**WORK REQUIRED:** Print the lines of the records below word for word, beginning at the line that contains "Use 6 decimals" and stopping after the line that contains "0.186271, -0.402096, 1.517565]]", but leave out the pictures.

----- DATA EXCERPTS

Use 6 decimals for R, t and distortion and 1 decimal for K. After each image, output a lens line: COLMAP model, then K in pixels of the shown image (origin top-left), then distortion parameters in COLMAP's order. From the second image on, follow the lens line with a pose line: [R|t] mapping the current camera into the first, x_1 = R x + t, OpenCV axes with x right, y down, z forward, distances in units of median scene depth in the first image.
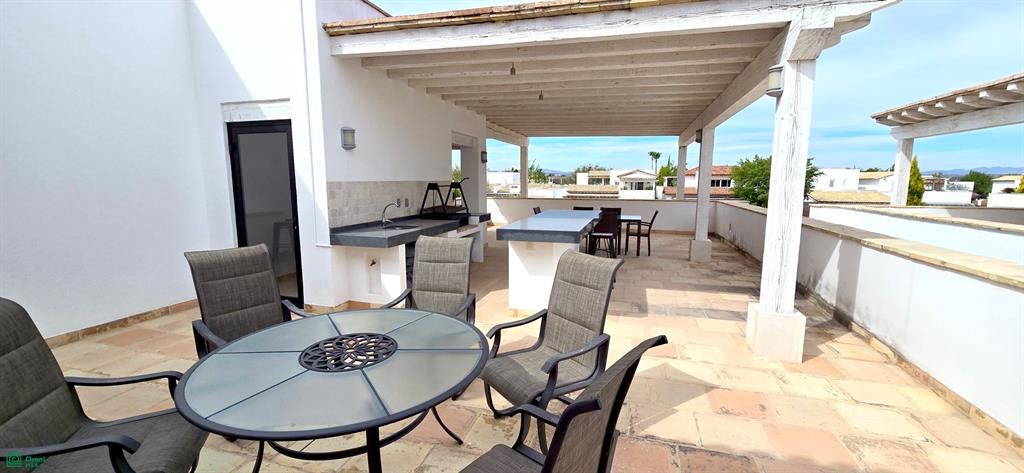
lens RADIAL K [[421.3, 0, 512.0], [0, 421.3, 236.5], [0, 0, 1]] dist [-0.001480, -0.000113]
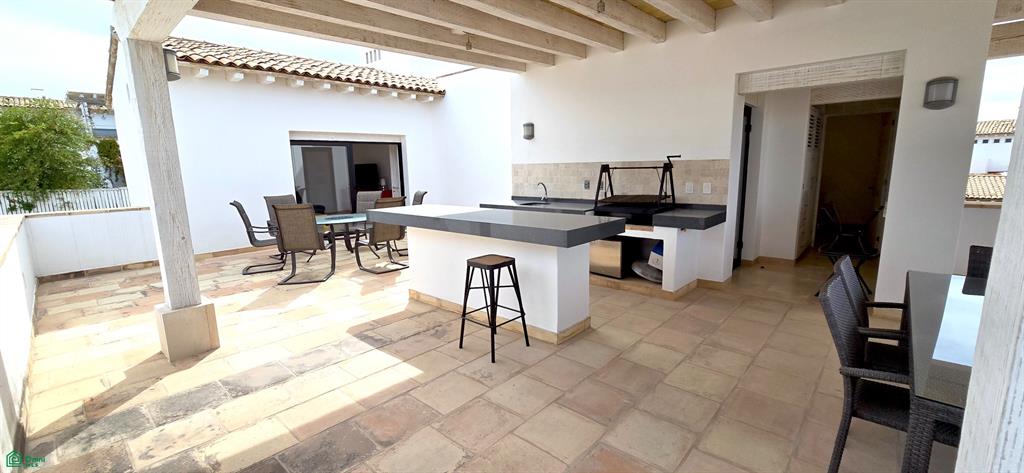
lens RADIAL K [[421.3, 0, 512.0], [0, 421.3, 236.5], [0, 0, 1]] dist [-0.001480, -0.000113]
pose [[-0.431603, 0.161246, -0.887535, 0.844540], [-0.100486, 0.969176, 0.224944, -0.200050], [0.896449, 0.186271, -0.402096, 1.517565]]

----------
----- DATA EXCERPTS

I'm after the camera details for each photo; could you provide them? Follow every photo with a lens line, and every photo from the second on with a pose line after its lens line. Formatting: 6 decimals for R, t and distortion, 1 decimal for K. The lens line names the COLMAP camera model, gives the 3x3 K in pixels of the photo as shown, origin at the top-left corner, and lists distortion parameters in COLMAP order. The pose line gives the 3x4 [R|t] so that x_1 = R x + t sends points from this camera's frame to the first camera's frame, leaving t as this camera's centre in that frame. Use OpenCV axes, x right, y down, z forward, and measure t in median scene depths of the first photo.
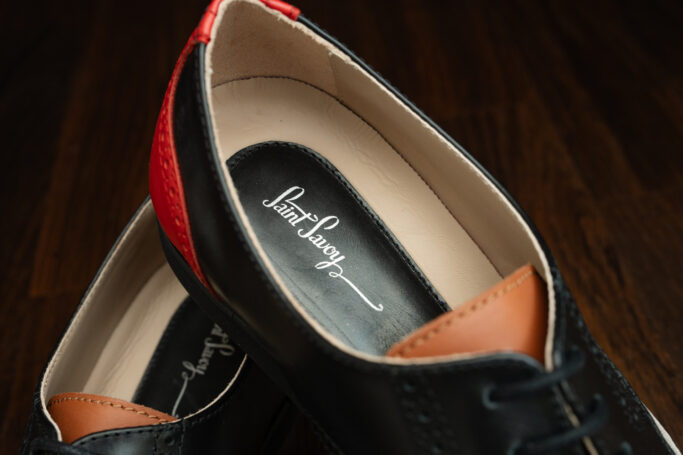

----------
----- DATA EXCERPTS

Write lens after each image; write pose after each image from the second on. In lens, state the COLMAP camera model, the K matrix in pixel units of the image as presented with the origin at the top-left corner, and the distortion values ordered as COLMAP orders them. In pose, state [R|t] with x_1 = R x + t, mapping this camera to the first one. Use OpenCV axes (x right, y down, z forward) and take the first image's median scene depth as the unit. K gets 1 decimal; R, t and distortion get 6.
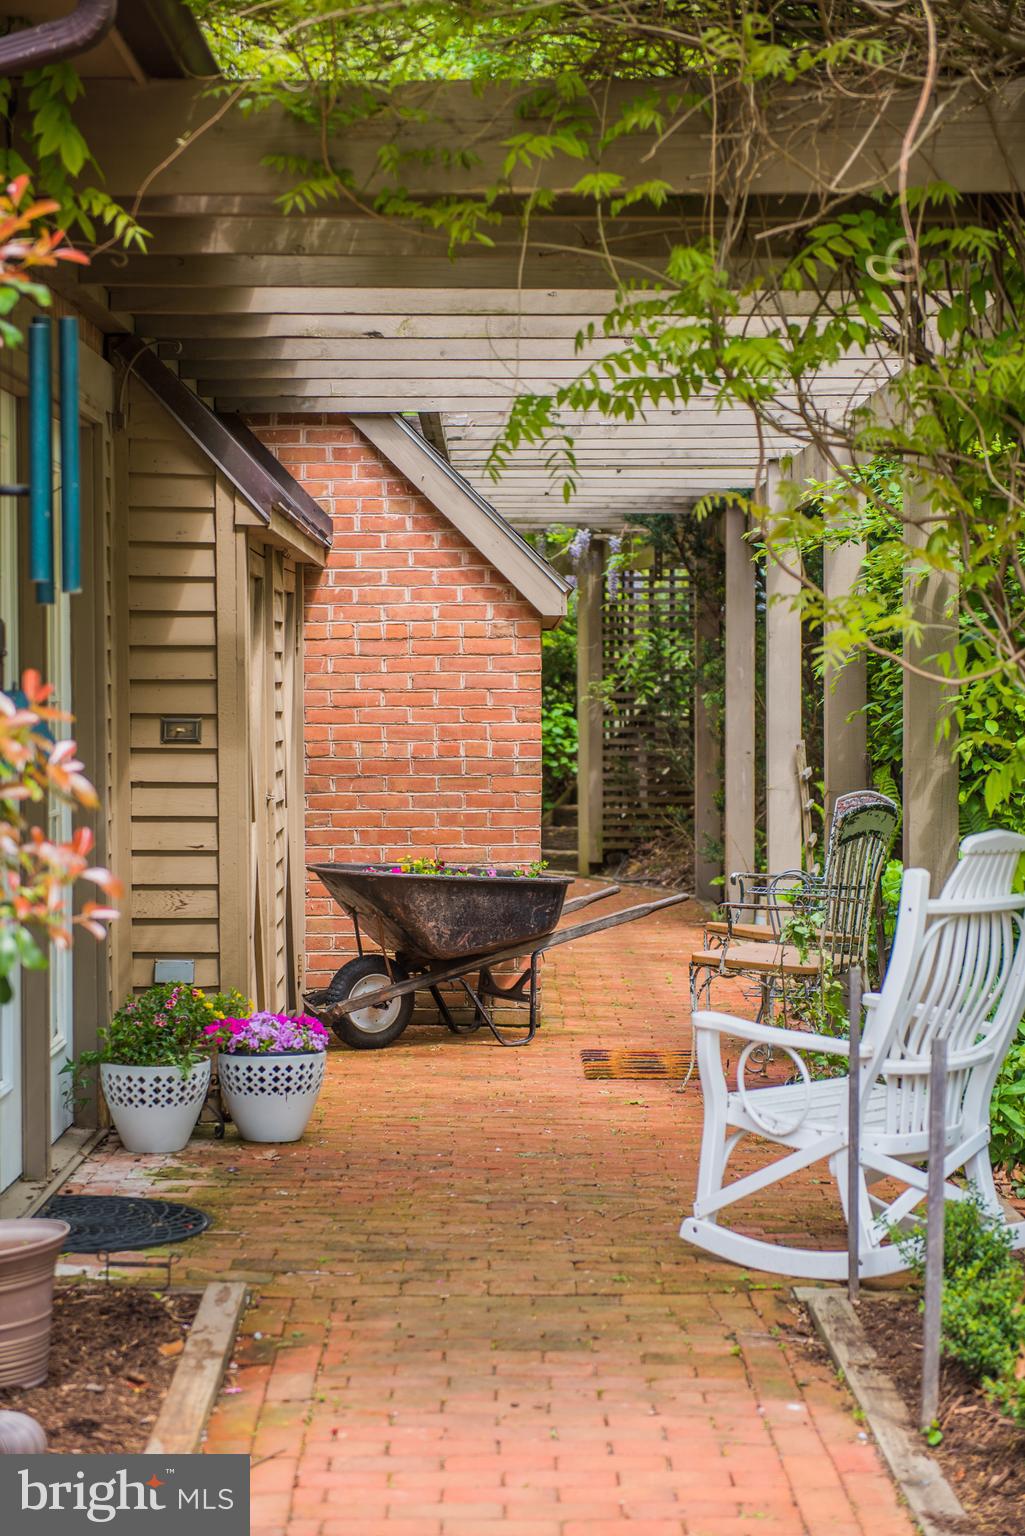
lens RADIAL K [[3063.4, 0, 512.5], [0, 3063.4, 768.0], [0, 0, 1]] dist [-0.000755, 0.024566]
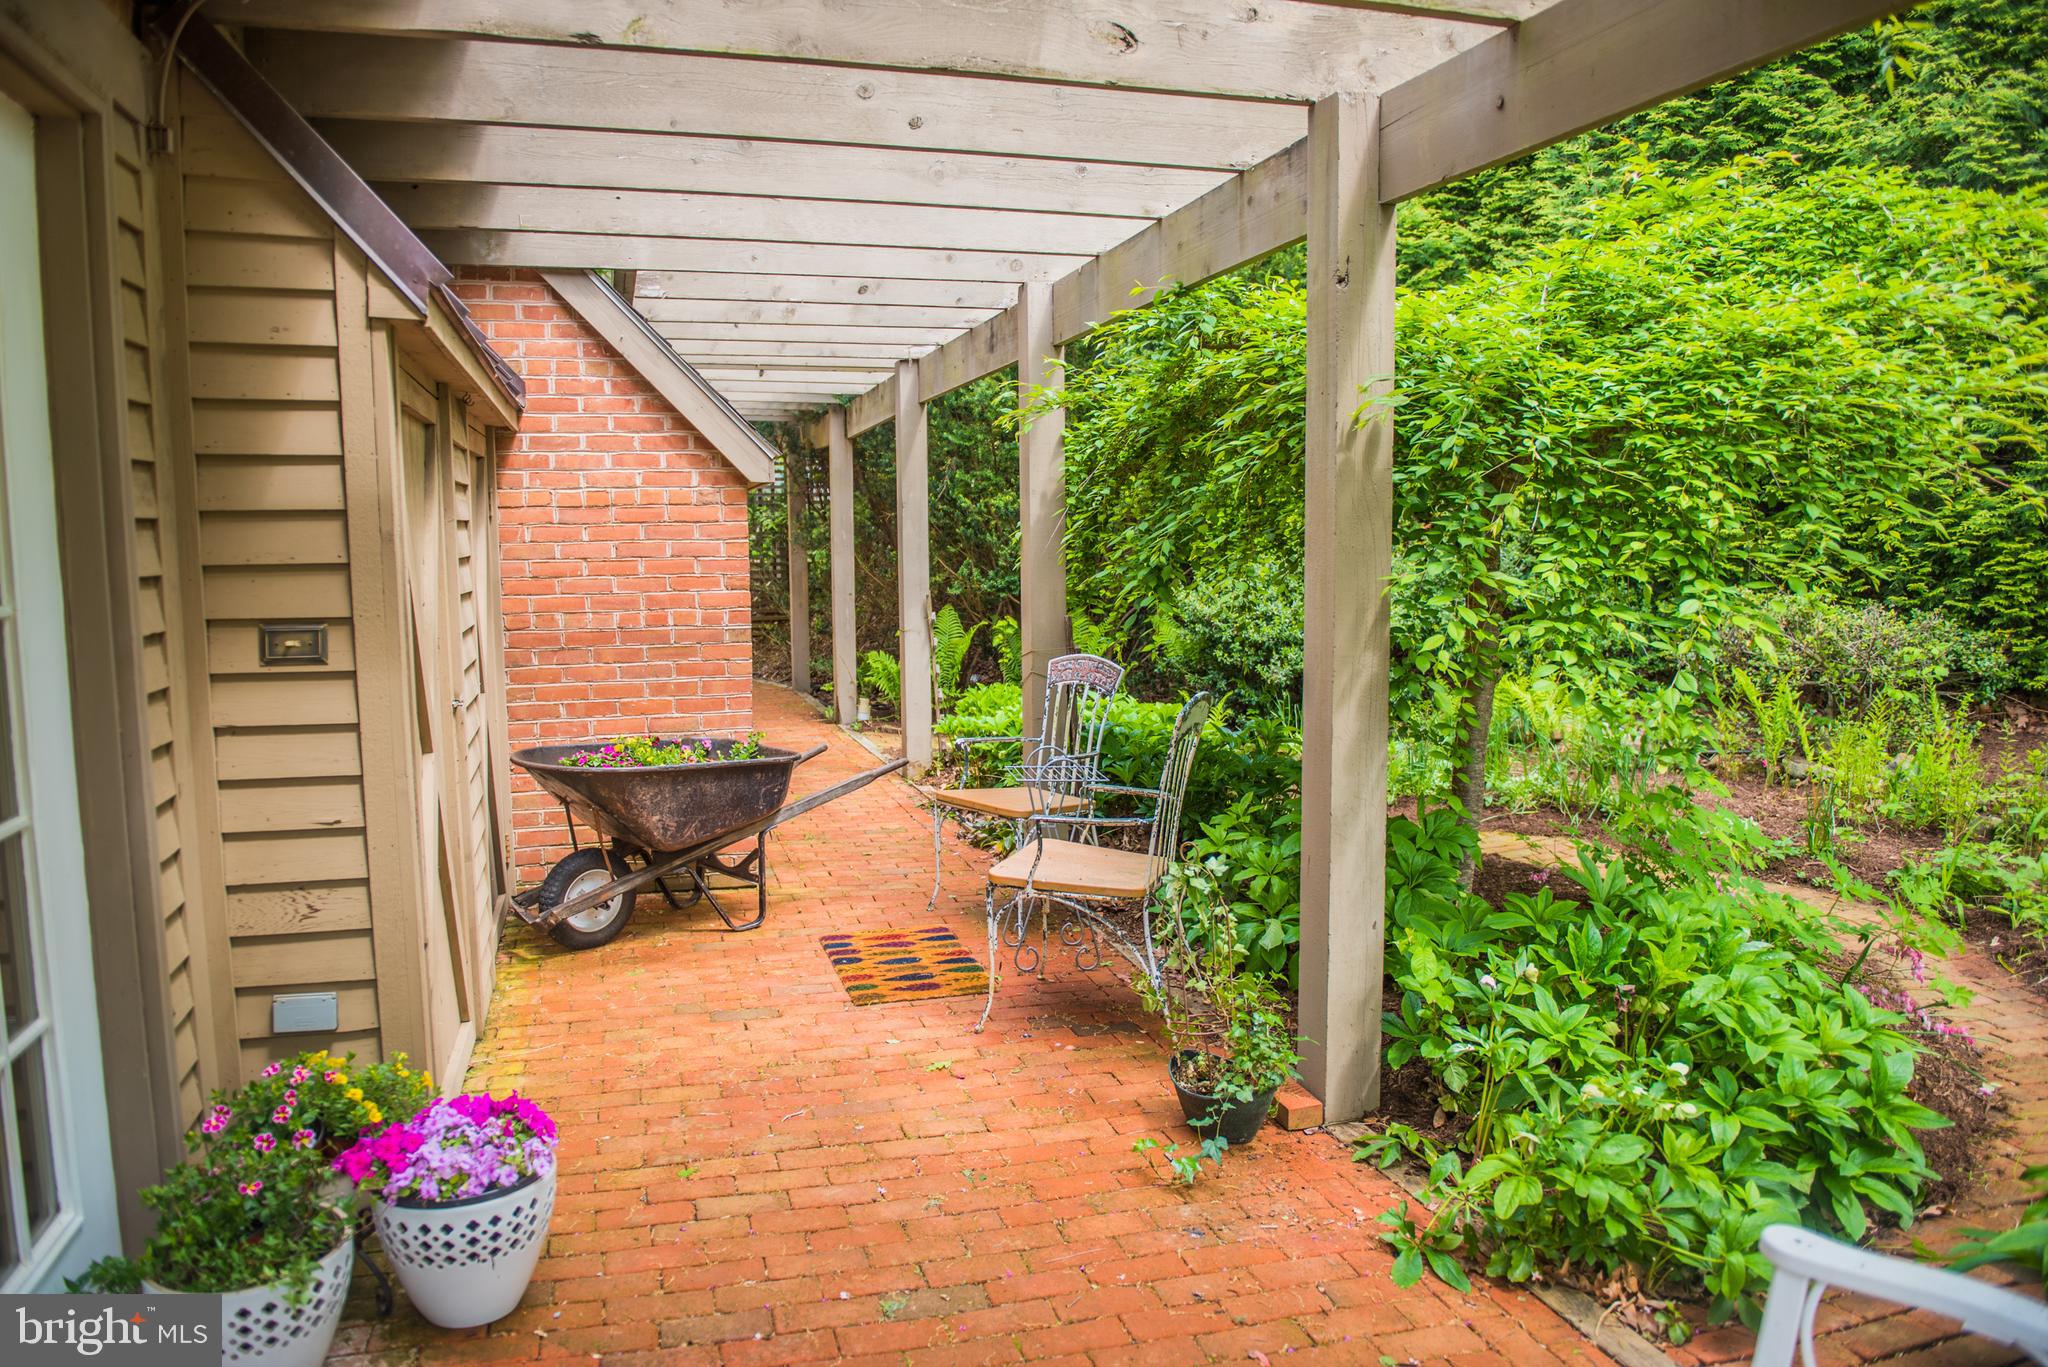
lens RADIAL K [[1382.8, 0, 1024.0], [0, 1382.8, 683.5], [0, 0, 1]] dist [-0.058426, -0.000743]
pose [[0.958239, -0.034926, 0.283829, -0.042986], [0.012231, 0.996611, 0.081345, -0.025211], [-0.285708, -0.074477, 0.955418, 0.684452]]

----------

**SOLUTION TO THIS TASK:**
Use 6 decimals for R, t and distortion and 1 decimal for K. After each image, output a lens line: COLMAP model, then K in pixels of the shown image (origin top-left), then distortion parameters in COLMAP's order. From the second image on, follow the lens line with a pose line: [R|t] mapping the current camera into the first, x_1 = R x + t, OpenCV axes with x right, y down, z forward, distances in units of median scene depth in the first image.
lens RADIAL K [[421.3, 0, 512.0], [0, 421.3, 236.5], [0, 0, 1]] dist [-0.001480, -0.000113]
lens RADIAL K [[421.3, 0, 512.0], [0, 421.3, 236.5], [0, 0, 1]] dist [-0.001480, -0.000113]
pose [[-0.431603, 0.161246, -0.887535, 0.844540], [-0.100486, 0.969176, 0.224944, -0.200050], [0.896449, 0.186271, -0.402096, 1.517565]]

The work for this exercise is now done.